Reducing the number of variables and variable sets in a document can improve performance. This is the case with particularly large data sets (e.g., 100,000+ cases, or 5,000+ variables). This articles describes:
- The benefits of reducing the number of variables
- The benefits of reducing the number of variable sets
- Strategies for reducing the number of variables and variable sets
The benefits of reducing the number of variables
There are various reasons why having unnecessary variables in a document slows things down:
- More data has to be loaded when the document is started.
- More data has to be moved around (see Minimize the Size and Distance of Data Being Moved).
- Unnecessary calculations end up being performed (see Reduce the Size of Variable Sets Used to Create Tables).
- Displayr has to keep track of them. For example, if there are 50,000 variables and you are only using 100 of them, Displayr still needs to keep track of all 50,000, and this uses up resources.
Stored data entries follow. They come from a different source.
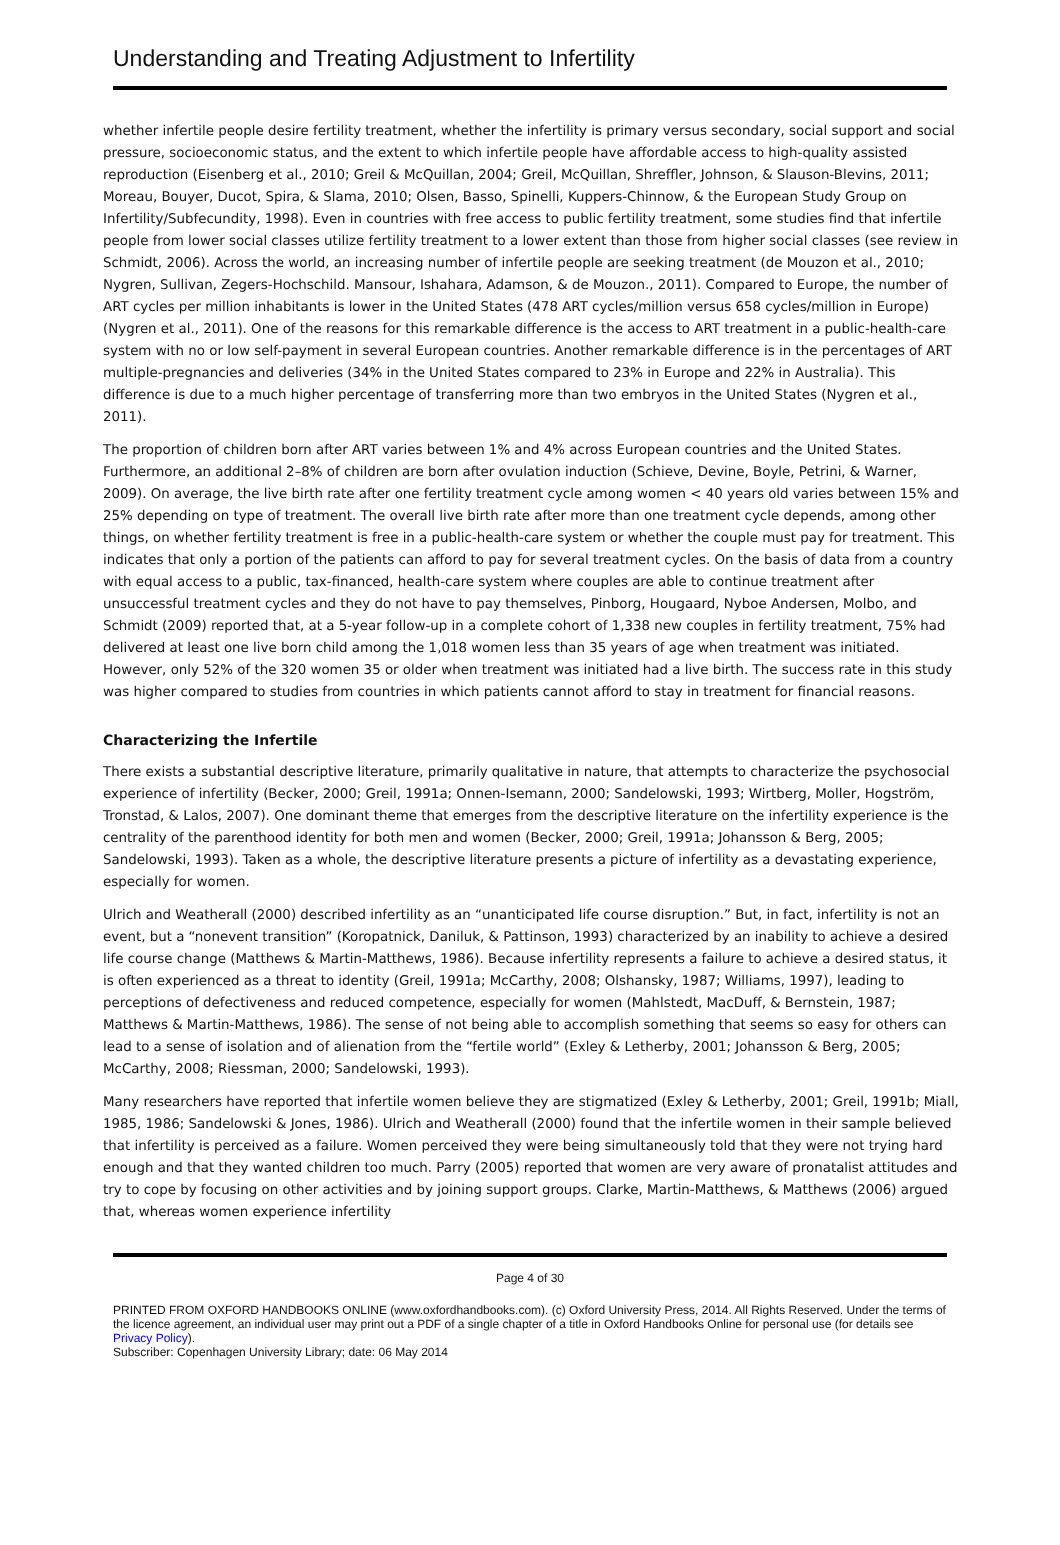Understanding and Treating Adjustment to Infertility
whether infertile people desire fertility treatment, whether the infertility is primary versus secondary, social support and social pressure, socioeconomic status, and the extent to which infertile people have affordable access to high-quality assisted reproduction (Eisenberg et al., 2010; Greil & McQuillan, 2004; Greil, McQuillan, Shreffler, Johnson, & Slauson-Blevins, 2011; Moreau, Bouyer, Ducot, Spira, & Slama, 2010; Olsen, Basso, Spinelli, Kuppers-Chinnow, & the European Study Group on Infertility/Subfecundity, 1998). Even in countries with free access to public fertility treatment, some studies find that infertile people from lower social classes utilize fertility treatment to a lower extent than those from higher social classes (see review in Schmidt, 2006). Across the world, an increasing number of infertile people are seeking treatment (de Mouzon et al., 2010; Nygren, Sullivan, Zegers-Hochschild. Mansour, Ishahara, Adamson, & de Mouzon., 2011). Compared to Europe, the number of ART cycles per million inhabitants is lower in the United States (478 ART cycles/million versus 658 cycles/million in Europe) (Nygren et al., 2011). One of the reasons for this remarkable difference is the access to ART treatment in a public-health-care system with no or low self-payment in several European countries. Another remarkable difference is in the percentages of ART multiple-pregnancies and deliveries (34% in the United States compared to 23% in Europe and 22% in Australia). This difference is due to a much higher percentage of transferring more than two embryos in the United States (Nygren et al., 2011).
The proportion of children born after ART varies between 1% and 4% across European countries and the United States. Furthermore, an additional 2–8% of children are born after ovulation induction (Schieve, Devine, Boyle, Petrini, & Warner, 2009). On average, the live birth rate after one fertility treatment cycle among women < 40 years old varies between 15% and 25% depending on type of treatment. The overall live birth rate after more than one treatment cycle depends, among other things, on whether fertility treatment is free in a public-health-care system or whether the couple must pay for treatment. This indicates that only a portion of the patients can afford to pay for several treatment cycles. On the basis of data from a country with equal access to a public, tax-financed, health-care system where couples are able to continue treatment after unsuccessful treatment cycles and they do not have to pay themselves, Pinborg, Hougaard, Nyboe Andersen, Molbo, and Schmidt (2009) reported that, at a 5-year follow-up in a complete cohort of 1,338 new couples in fertility treatment, 75% had delivered at least one live born child among the 1,018 women less than 35 years of age when treatment was initiated. However, only 52% of the 320 women 35 or older when treatment was initiated had a live birth. The success rate in this study was higher compared to studies from countries in which patients cannot afford to stay in treatment for financial reasons.
Characterizing the Infertile
There exists a substantial descriptive literature, primarily qualitative in nature, that attempts to characterize the psychosocial experience of infertility (Becker, 2000; Greil, 1991a; Onnen-Isemann, 2000; Sandelowski, 1993; Wirtberg, Moller, Hogström, Tronstad, & Lalos, 2007). One dominant theme that emerges from the descriptive literature on the infertility experience is the centrality of the parenthood identity for both men and women (Becker, 2000; Greil, 1991a; Johansson & Berg, 2005; Sandelowski, 1993). Taken as a whole, the descriptive literature presents a picture of infertility as a devastating experience, especially for women.
Ulrich and Weatherall (2000) described infertility as an “unanticipated life course disruption.” But, in fact, infertility is not an event, but a “nonevent transition” (Koropatnick, Daniluk, & Pattinson, 1993) characterized by an inability to achieve a desired life course change (Matthews & Martin-Matthews, 1986). Because infertility represents a failure to achieve a desired status, it is often experienced as a threat to identity (Greil, 1991a; McCarthy, 2008; Olshansky, 1987; Williams, 1997), leading to perceptions of defectiveness and reduced competence, especially for women (Mahlstedt, MacDuff, & Bernstein, 1987; Matthews & Martin-Matthews, 1986). The sense of not being able to accomplish something that seems so easy for others can lead to a sense of isolation and of alienation from the “fertile world” (Exley & Letherby, 2001; Johansson & Berg, 2005; McCarthy, 2008; Riessman, 2000; Sandelowski, 1993).
Many researchers have reported that infertile women believe they are stigmatized (Exley & Letherby, 2001; Greil, 1991b; Miall, 1985, 1986; Sandelowski & Jones, 1986). Ulrich and Weatherall (2000) found that the infertile women in their sample believed that infertility is perceived as a failure. Women perceived they were being simultaneously told that they were not trying hard enough and that they wanted children too much. Parry (2005) reported that women are very aware of pronatalist attitudes and try to cope by focusing on other activities and by joining support groups. Clarke, Martin-Matthews, & Matthews (2006) argued that, whereas women experience infertility
Page 4 of 30
PRINTED FROM OXFORD HANDBOOKS ONLINE (www.oxfordhandbooks.com). (c) Oxford University Press, 2014. All Rights Reserved. Under the terms of the licence agreement, an individual user may print out a PDF of a single chapter of a title in Oxford Handbooks Online for personal use (for details see Privacy Policy).
Subscriber: Copenhagen University Library; date: 06 May 2014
- It causes dropboxes to take time to populate. For example, if you have a dropbox that shows variables, and it has to show 50,000 variables, then these 50,000 labels need to be extracted and moved to the dropbox, which takes time.
- It causes the variable sets tree to slow down. If the tree needs to show all 50,000 variables and keep track of them, this takes longer than if it didn't.
The benefits of reducing the number of variable sets
When the number of variables is held constant, reducing the number of variable sets is still beneficial as the variable sets tree and dropboxes often are displaying variable sets, so the fewer the better.
Strategies for reducing the number of variables and variable sets
- Obtain a new data file with fewer variables.
- Hide variables. This removes them from dropboxes.
- Hide variable sets. This removes them from dropboxes.
- Combine unnecessary variables into larger variable sets, which has the extra benefit of making it easier to navigate around a data set.